Kings I can bring to beggary;

Beggars I can place upon a throne.

In a moment I can dissolve all things;

For mine are the orders of supremacy.

Burton says that the people of Mūltān slew him in order to keep his body with them, but we can trace no local tradition as to this.


SHĀITĀN AND HIS SAVAGE WIFE.

Once upon a time “Shāitān,” or the Devil, who, as we dwellers in India know, has the power to transform himself into man or animal whenever it pleases him, one day took it into his head that he would go round the world in the garb and appearance of an ordinary traveller; and so admirably disguised was he, that one day he visited one of the villages in the Punjâb, and finding two men seated at one of their places of meeting, or “Hûzrâhs,” talking and smoking their “hookah,” he approached them as if to speak.
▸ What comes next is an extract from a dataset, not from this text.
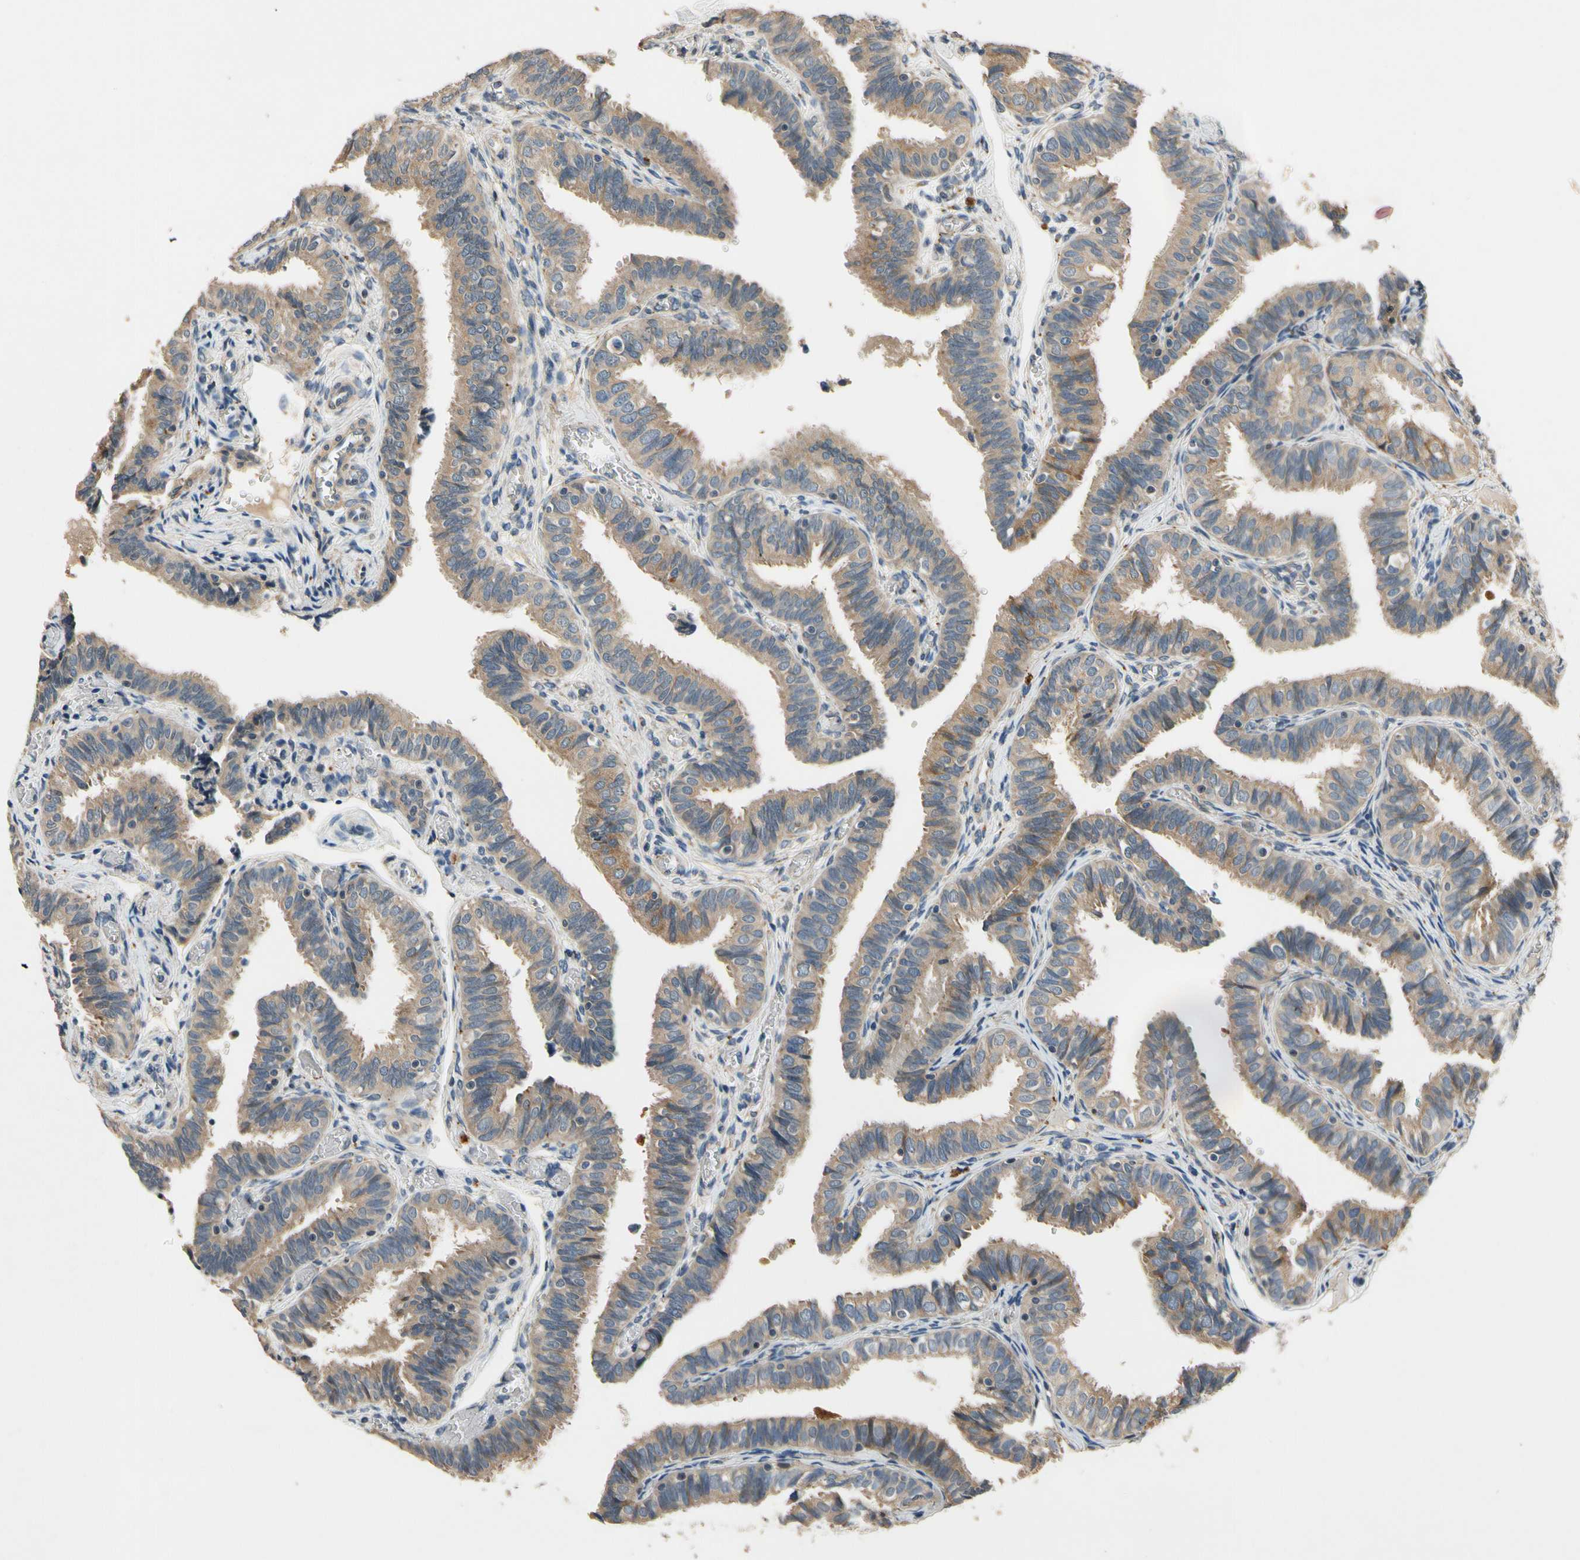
{"staining": {"intensity": "moderate", "quantity": ">75%", "location": "cytoplasmic/membranous"}, "tissue": "fallopian tube", "cell_type": "Glandular cells", "image_type": "normal", "snomed": [{"axis": "morphology", "description": "Normal tissue, NOS"}, {"axis": "topography", "description": "Fallopian tube"}], "caption": "Immunohistochemical staining of benign human fallopian tube demonstrates medium levels of moderate cytoplasmic/membranous positivity in about >75% of glandular cells.", "gene": "ALKBH3", "patient": {"sex": "female", "age": 46}}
Believing him to be some traveller wearied by his journey, the two young men asked him to sit down, and then they offered him a smoke and a drink of water.

As they were talking and chatting, they heard a great noise in the village, and suddenly they saw a farmer who was being pursued and beaten by his wife. The young men recognised the woman, and at once said to the stranger, “We know the character of that wretched woman; she is worse than ‘Shāitān’ himself.” Whereupon “Shāitān” said, “No! there I cannot agree with you, for how can any woman be more hateful than ‘Shāitān,’ who is the accursed one, and wears on his neck the necklace of evil?”